Spiritual Assessments

Spiritual Assessments

If the only tool in your toolbox is a hammer,
every problem will look like a nail.
~Asian Proverb

Prior to this year, I hadn't done a single spiritual assessment. Previously, I had only been doing what I know now to be just a basic spiritual screening. In fact, other than basic topics of afterlife and perhaps the Rainbow Bridge, I generally didn't ask about faith or openly discuss religion. My thinking was while it might help one client it might be offensive to another. As a matter of fact, this turns out to be completely true. As one of my members commented to me: 

"Part of the reason I haven't been to the sessions is that they often (but not always) seem to take a spiritual approach to coping with death, and that's something I haven't been able to relate to for decades.

There isn't much I can say to someone who is talking about being reunited with their companions after death as that's not an expectation I have, which in some ways I think makes grieving more difficult."

For all the good that I provided some members, at the same time this member felt uncomfortable and ostracized because of the heavy Christian religious references and conversation that we were having that day. 
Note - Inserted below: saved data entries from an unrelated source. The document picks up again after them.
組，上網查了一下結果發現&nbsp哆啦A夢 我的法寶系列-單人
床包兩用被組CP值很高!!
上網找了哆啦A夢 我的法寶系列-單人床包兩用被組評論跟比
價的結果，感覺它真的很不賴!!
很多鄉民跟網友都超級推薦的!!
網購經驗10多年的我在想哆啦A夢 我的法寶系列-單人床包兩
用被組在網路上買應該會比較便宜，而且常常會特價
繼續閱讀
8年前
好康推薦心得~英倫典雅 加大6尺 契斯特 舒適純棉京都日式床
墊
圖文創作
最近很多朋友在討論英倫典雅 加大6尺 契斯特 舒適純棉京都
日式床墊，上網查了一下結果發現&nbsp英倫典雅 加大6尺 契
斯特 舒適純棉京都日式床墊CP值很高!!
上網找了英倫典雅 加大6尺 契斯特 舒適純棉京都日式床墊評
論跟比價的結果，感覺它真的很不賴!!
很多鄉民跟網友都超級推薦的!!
One of my lessons from this encounter was to have a better method of screening and assessing my client's religious and spiritual needs. To do this, I'm going to start asking basic spiritual questions as part of my standard intake process. I'm not going to call it a spiritual assessment though. I'm basically looking for their beliefs, their history and upbringing with religion, how important it is to them, if they would take offense to talking about spirituality and the afterlife, if they are in moral/spiritual distress or struggle, and if they have any immediate pressing spiritual needs. If they are, I can then setup a time to chat privately with them to create a spiritual care treatment plan. 
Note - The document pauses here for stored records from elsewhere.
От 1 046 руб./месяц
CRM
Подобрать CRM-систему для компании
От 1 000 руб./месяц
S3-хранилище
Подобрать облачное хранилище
However, for the time being, I have begun to talk more openly about spiritual matters anyway and to allow for a more open discussion of them in my online groups. I still believe it is a very necessary and comforting thing to do. My possible solution is just to properly assess and distribute them into like-minded groups based on some basic core beliefs, or perhaps to blatantly ask if that is something that would offend. As we grow in membership, this will become easier to do.